I am looking into using Qlab for live cameras for an upcoming show. I know that Qlab can handle video, audio and MIDI cues (I have used it for that before), but I have never worked with live cameras. For this show, we will need 3 cameras. They will be inputted via Firewire, however I would like to know if I will need a separate Firewire cards for each camera, or if they will all work on one Firewire card with multiple inputs (I will be using a Mac Pro for this). I know some programs (such as Wirecast) require each camera to have its own Firewire card. If anyone knows the answer to this, it would help a lot. Thanks!


----------



## metti (Jun 4, 2011)

I don't think you need separate FW cards but, worth noting, is that I have had some issues with multiple cameras via FW into Macs. Quicktime, which is what is responsible for the behind the scenes stuff in many Mac based AV applications include QLab, can have trouble recognizing cameras with the same IDs which can be an issue with multiple same-model cameras via FW. Just something to keep in mind.


----------



## Fatcatpro (Jun 10, 2011)

Something you have to keep in mind is that there's no perfect way to do on the fly vide switching in qlab. And the only real way to preview each camera is to have a video out from each camera running into monitors.


----------



## RJMS (Jul 4, 2011)

Fatcatpro said:


> Something you have to keep in mind is that there's no perfect way to do on the fly vide switching in qlab.
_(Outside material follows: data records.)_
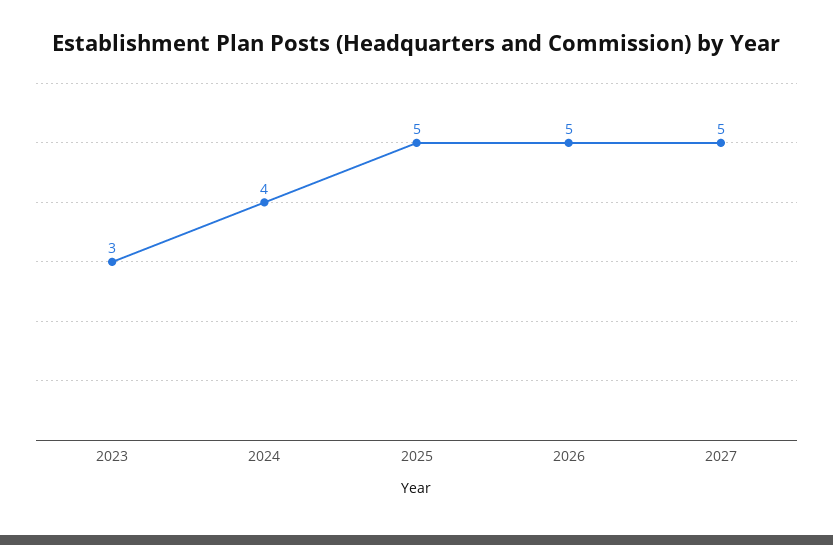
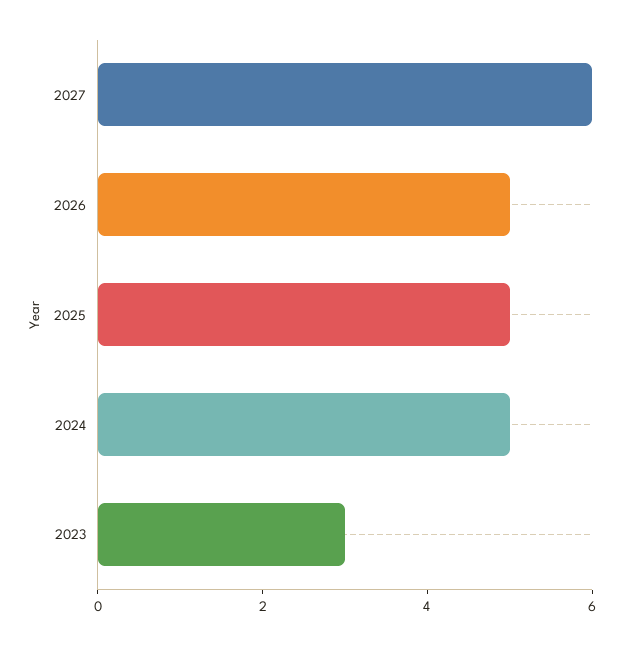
2024: 4 -> 5
2027: 5 -> 6

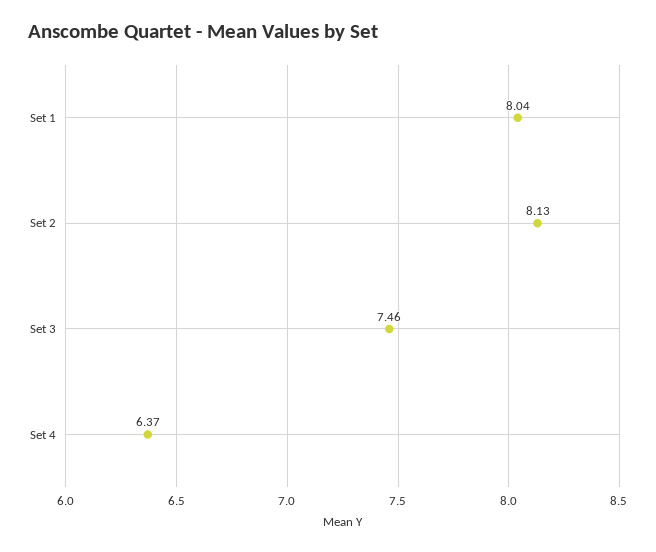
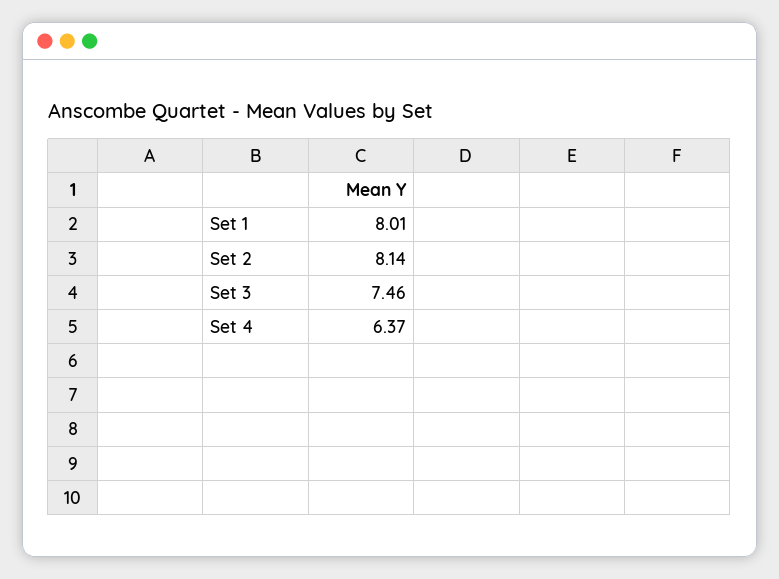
Set 1: 8.04 -> 8.01
Set 2: 8.13 -> 8.14

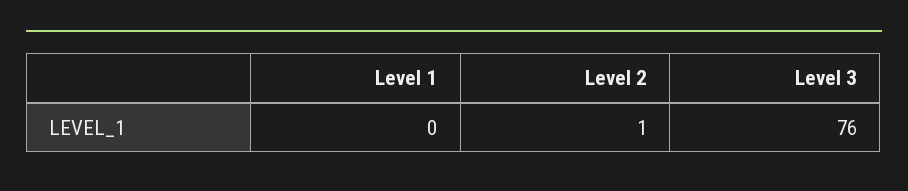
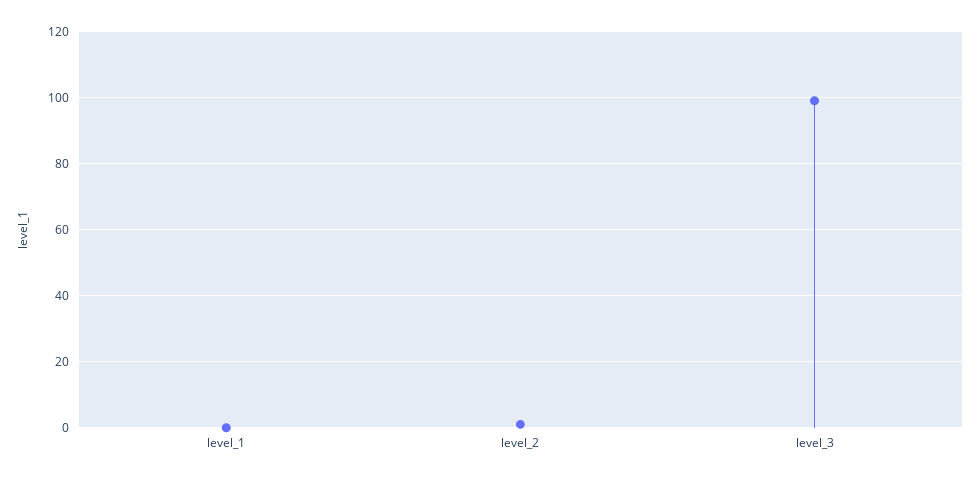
Level 3: 76 -> 100

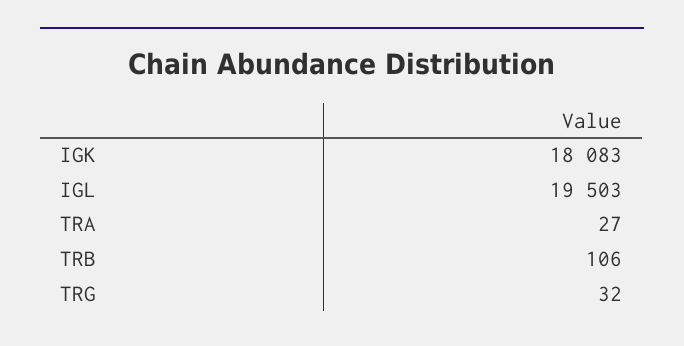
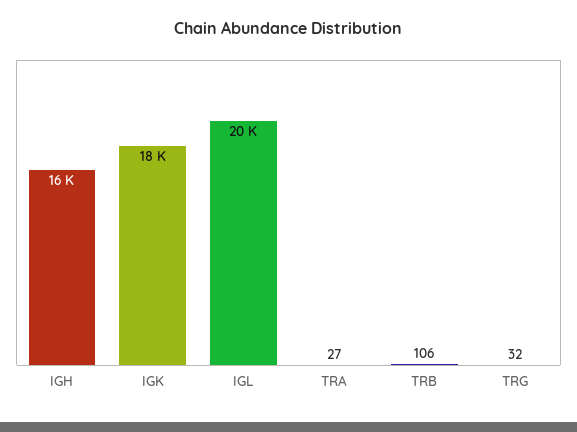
IGH: none -> 16000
And the only real way to preview each camera is to have a video out from each camera running into monitors.


 
Um, yea. Define "need" 3 cameras. What exactly does the design call for here? 3 cameras so that you can select one of the three incoming images and project it, or 3 images projected simultaneously one from each camera? or?


----------



## milan (Jul 5, 2011)

joeyfergie said:


> I am looking into using Qlab for live cameras for an upcoming show. I know that Qlab can handle video, audio and MIDI cues (I have used it for that before), but I have never worked with live cameras. For this show, we will need 3 cameras. They will be inputted via Firewire, however I would like to know if I will need a separate Firewire cards for each camera, or if they will all work on one Firewire card with multiple inputs (I will be using a Mac Pro for this). I know some programs (such as Wirecast) require each camera to have its own Firewire card. If anyone knows the answer to this, it would help a lot. Thanks!


 
We combined five web cams via firewire to a G5 Mac. However we were using our own program via Max/MSP. We found many hardware issues and quickly realized that each camera needed it's own firewire port. The cards we had could handle two inputs. So even though we could plug in a maximum of 6 cameras the processor limits use to three cameras at a time. With our program we were able to swap a live feed when we blacked out the image. I didn't think QLab could even support multiple cameras. I think we tried many ways. But that's what we ended up with.  Best of luck on your show.


----------